Dalam berdakwah, seorang dai atau pendakwah dituntut untuk menyampaikan pesan
dengan cara yang bijaksana, penuh kasih sayang, dan tidak membenci atau
menghakimi. Oleh karena itu, sangat penting bagi seorang pendakwah untuk
menghindari hinaan dalam setiap bentuk dakwah yang disampaikannya, meski
bercanda tujuannya.
Berdakwah sudah
semestinya tidak menunjukkan sifat arogan dan sombong. Meski, semendalam apa
pun ilmu yang dimiliki, sebanyak apa pun kekayaan yang dipunyai, setinggi apa
pun kedudukan yang diraih, termasuk sehebat apa pun ibadah yang telah dijalani.
Tidak selayaknya pendakwah menunjukkan kesombongan diri atau merendahkan diri orang
lain yang didakwahinya. Kalimat dan sikap merendahkan orang lain yang dilakukan
pendakwah dapat mengesankan bahwa ia merasa lebih baik, atau lebih benar, atau
lebih hebat, atau bahkan lebih suci daripada orang lain. Padahal, Allah sendiri
telah mengingatkan, "Sesungguhnya yang
paling mulia di antara kalian di sisi Allah adalah yang paling takwa."
(QS. Al-Hujurat: 13) Dalam ayat yang lain Allah juga berfirman, “Dan janganlah kamu menganggap dirimu suci.

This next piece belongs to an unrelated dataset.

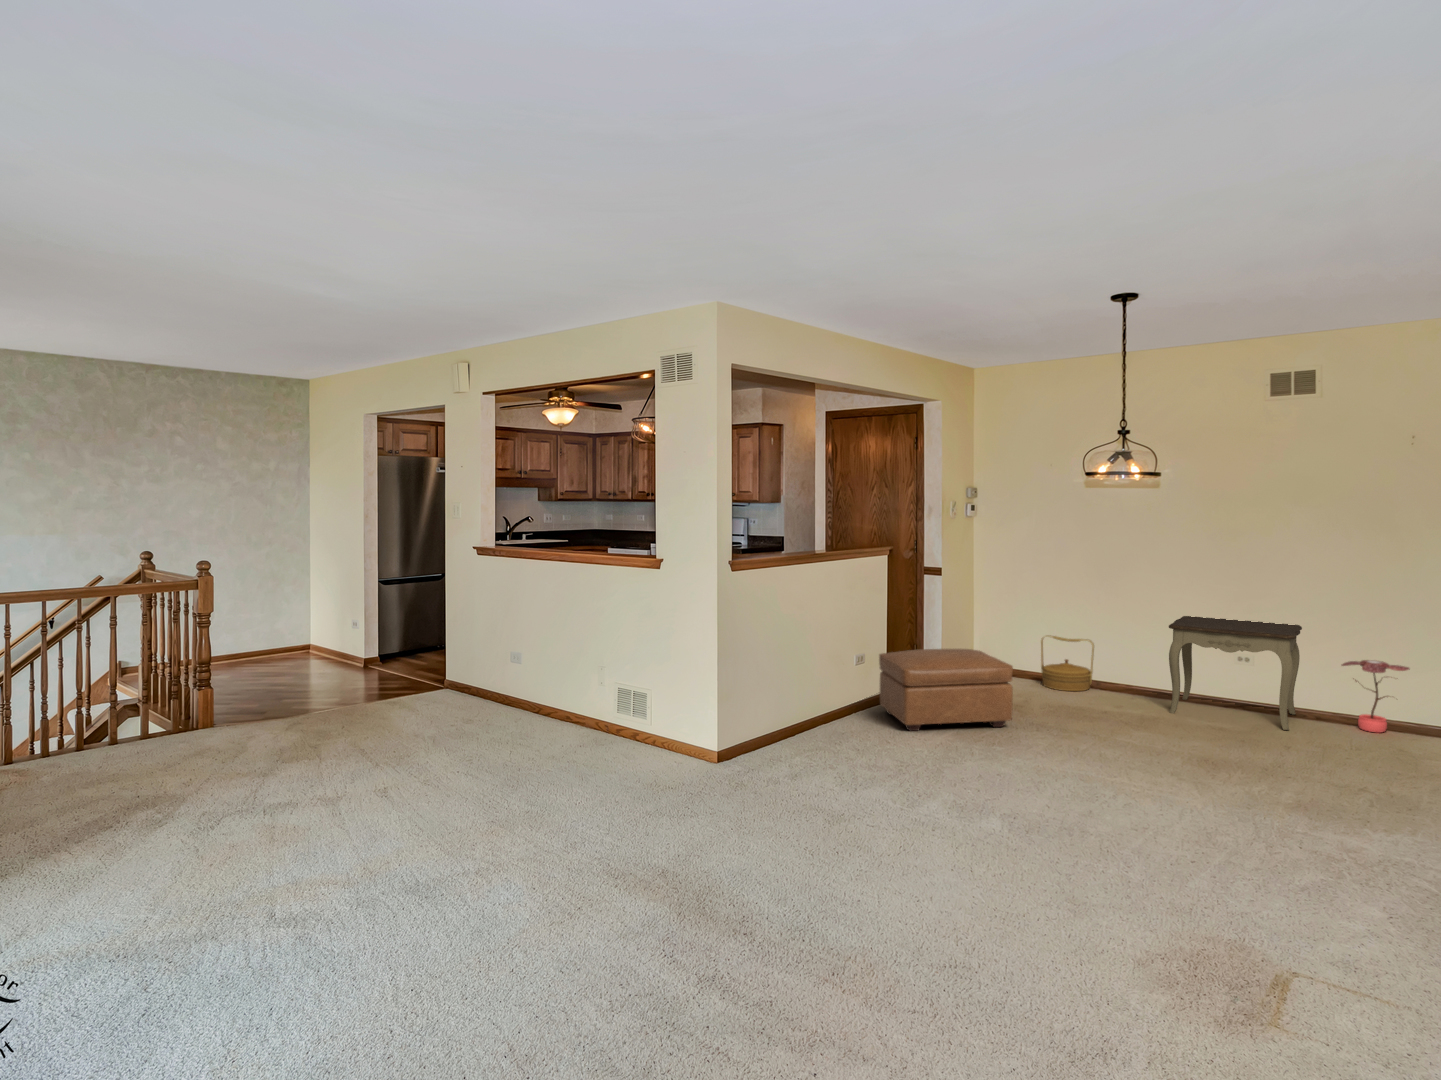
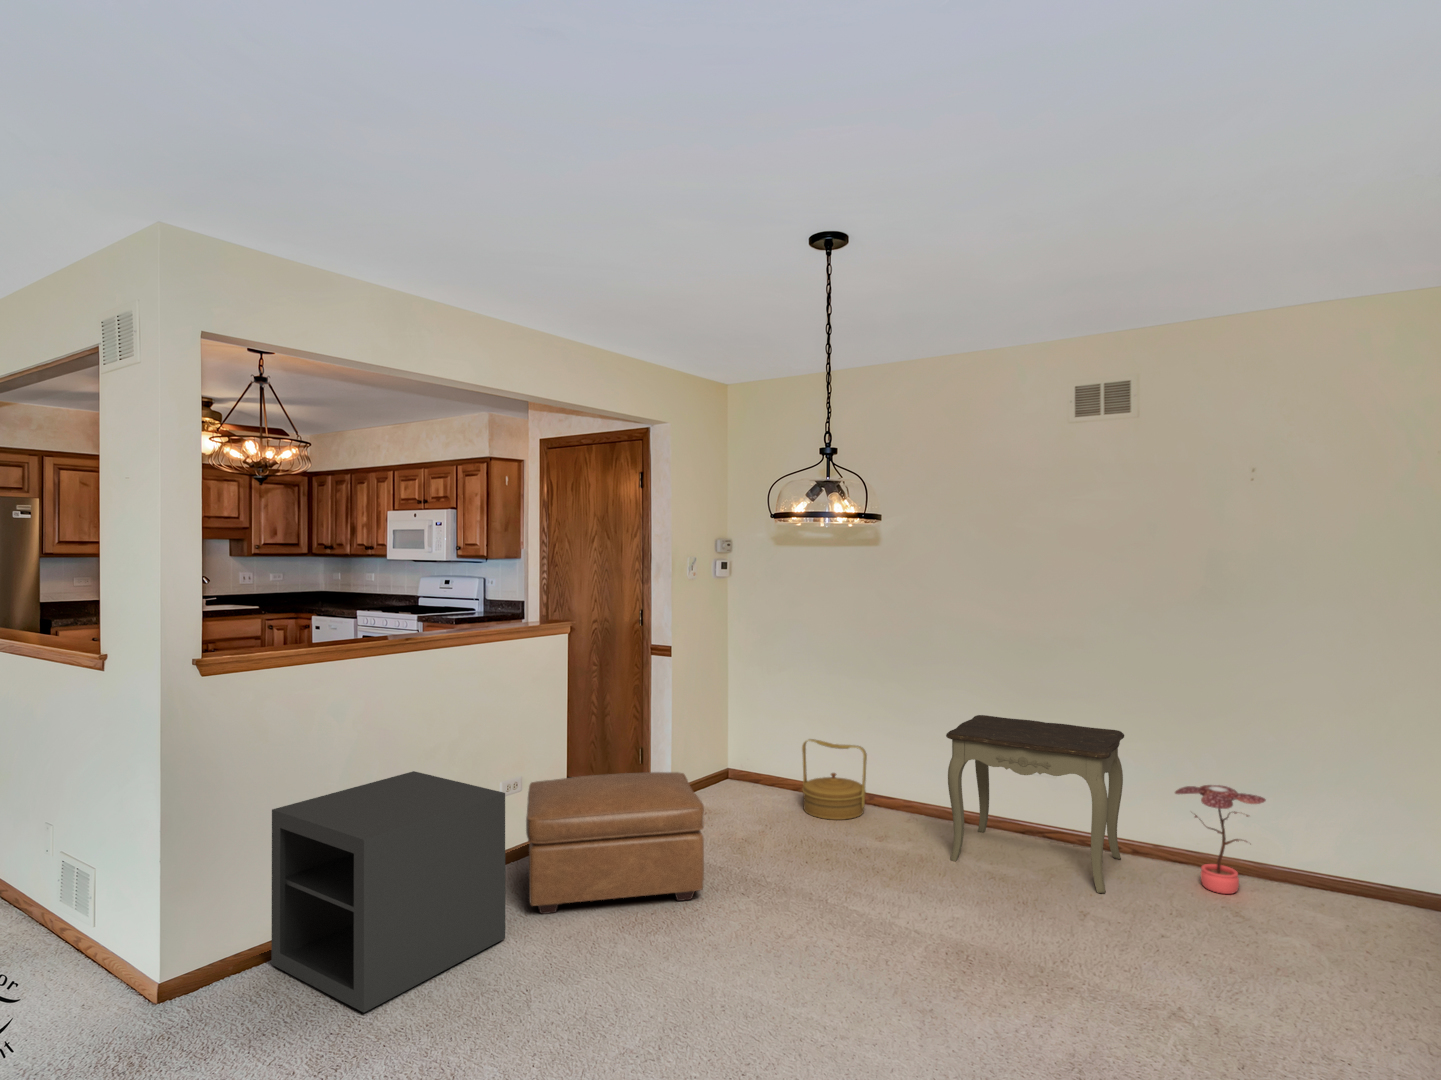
storage cabinet: none [771,641,901,765] -> present [271,771,505,1013]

Allah yang lebih tahu siapa yang suci (bertakwa).” (An-Najm: 32)
Menciptakan
Harmoni dalam Masyarakat
Hinaan dalam
berdakwah dapat memicu perpecahan dan konflik di dalam masyarakat. Ketika
seseorang merasa dihina, meskipun tujuannya untuk bercanda, atau memberi
pelajaran, atau melakukan koreksi, ia bisa saja merasa kecewa dan dilecehkan,
kemuadian ia menutup hati untuk mendengarkan lebih lanjut. Sebaliknya, dakwah
yang dilakukan dengan cara yang penuh kasih sayang dan kelemahlembutan akan
menciptakan keharmonisan dan ketentraman dalam masyarakat.
Setiap orang
memiliki latar belakang karakter, sifat, dan pemahaman yang berbeda. Oleh
karena itu, pendakwah perlu bijak dalam memilih metode dan bahasa yang
digunakan dalam berdakwah. Hinaan yang dipakai bercanda mungkin bisa diterima
oleh sebagian orang, tetapi bisa sangat menyakitkan bagi yang lain. Pendakwah
harus memilih cara yang paling tepat untuk audiens yang ada, mengingat bahwa
tujuan dakwah adalah untuk mengajak kepada kebaikan, bukan untuk menimbulkan kebencian,
perasaan kecewa, dan putus asa. Wallahu a`lam.